*Assignment:* Beneath this line is the data. Output exactly the lines from the line with "[76,88,425,107] [103,128,775,144] [103,158,810,174]" to the line with "[76,880,323,896] // Feel", both ends included, and nothing more.

*Entries supplied:*
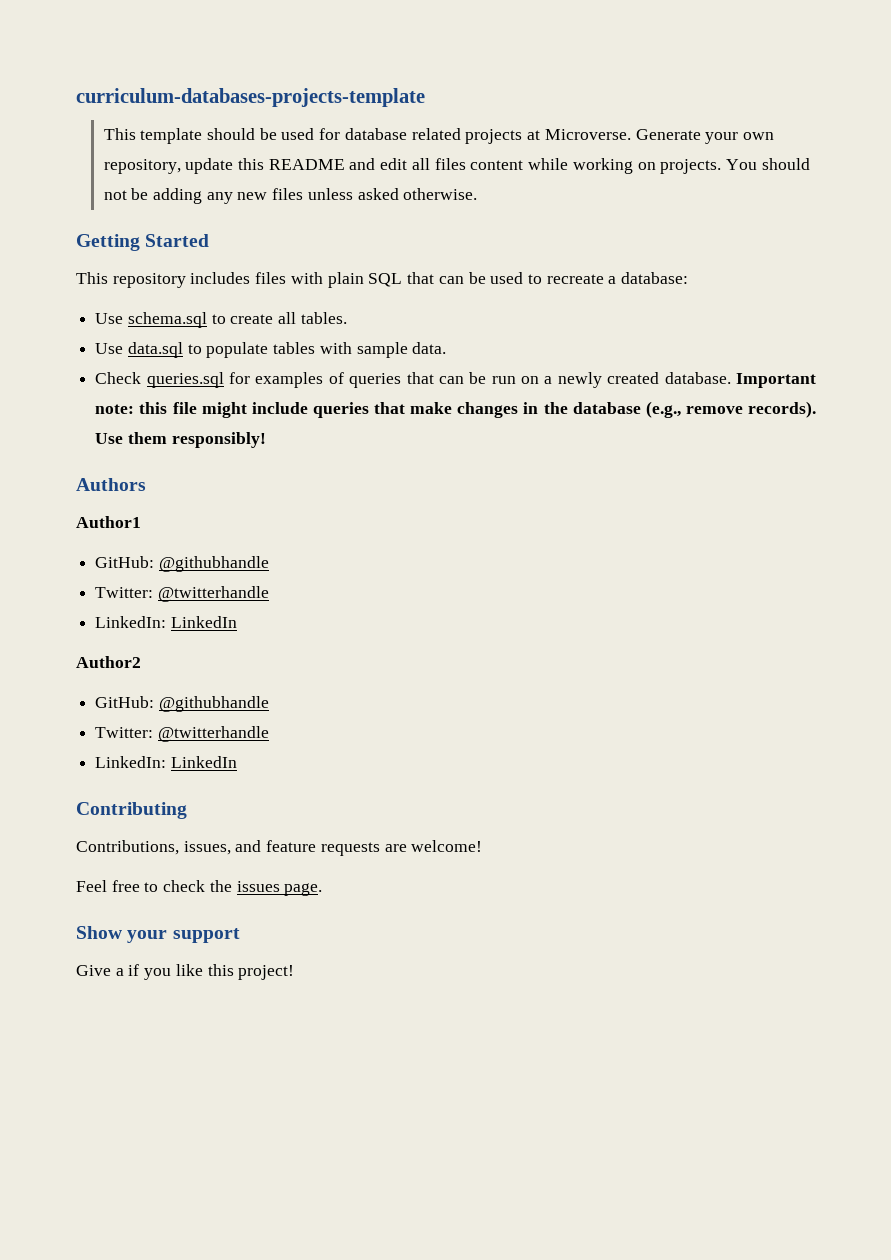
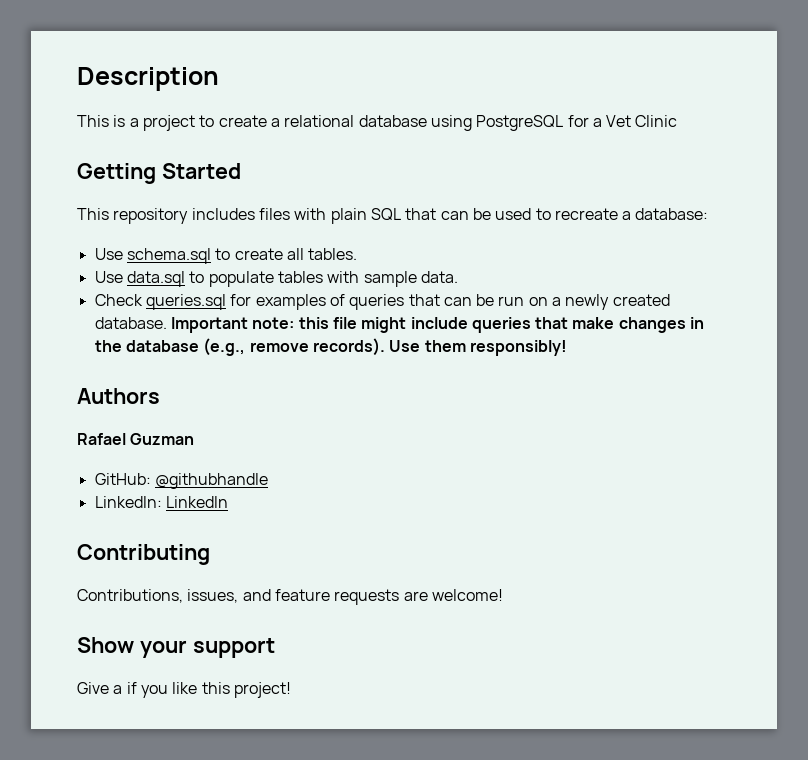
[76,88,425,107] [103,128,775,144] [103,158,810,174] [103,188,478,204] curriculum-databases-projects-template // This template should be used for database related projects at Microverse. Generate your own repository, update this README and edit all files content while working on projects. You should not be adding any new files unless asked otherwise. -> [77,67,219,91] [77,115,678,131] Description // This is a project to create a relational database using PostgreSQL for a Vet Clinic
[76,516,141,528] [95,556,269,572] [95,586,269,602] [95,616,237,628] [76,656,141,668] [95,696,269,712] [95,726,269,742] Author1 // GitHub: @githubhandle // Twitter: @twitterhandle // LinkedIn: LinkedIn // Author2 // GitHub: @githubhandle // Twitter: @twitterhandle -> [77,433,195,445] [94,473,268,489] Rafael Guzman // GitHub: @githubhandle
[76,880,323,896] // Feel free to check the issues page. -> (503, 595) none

* * *

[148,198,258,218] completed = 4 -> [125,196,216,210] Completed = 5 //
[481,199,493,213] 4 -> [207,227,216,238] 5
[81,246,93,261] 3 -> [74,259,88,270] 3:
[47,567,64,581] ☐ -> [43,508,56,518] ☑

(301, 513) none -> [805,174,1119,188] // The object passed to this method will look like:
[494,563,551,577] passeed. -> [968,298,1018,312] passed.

*Task response:*
[76,88,425,107] [103,128,775,144] [103,158,810,174] [103,188,478,204] curriculum-databases-projects-template // This template should be used for database related projects at Microverse. Generate your own repository, update this README and edit all files content while working on projects. You should not be adding any new files unless asked otherwise. -> [77,67,219,91] [77,115,678,131] Description // This is a project to create a relational database using PostgreSQL for a Vet Clinic
[76,516,141,528] [95,556,269,572] [95,586,269,602] [95,616,237,628] [76,656,141,668] [95,696,269,712] [95,726,269,742] Author1 // GitHub: @githubhandle // Twitter: @twitterhandle // LinkedIn: LinkedIn // Author2 // GitHub: @githubhandle // Twitter: @twitterhandle -> [77,433,195,445] [94,473,268,489] Rafael Guzman // GitHub: @githubhandle
[76,880,323,896] // Feel free to check the issues page. -> (503, 595) none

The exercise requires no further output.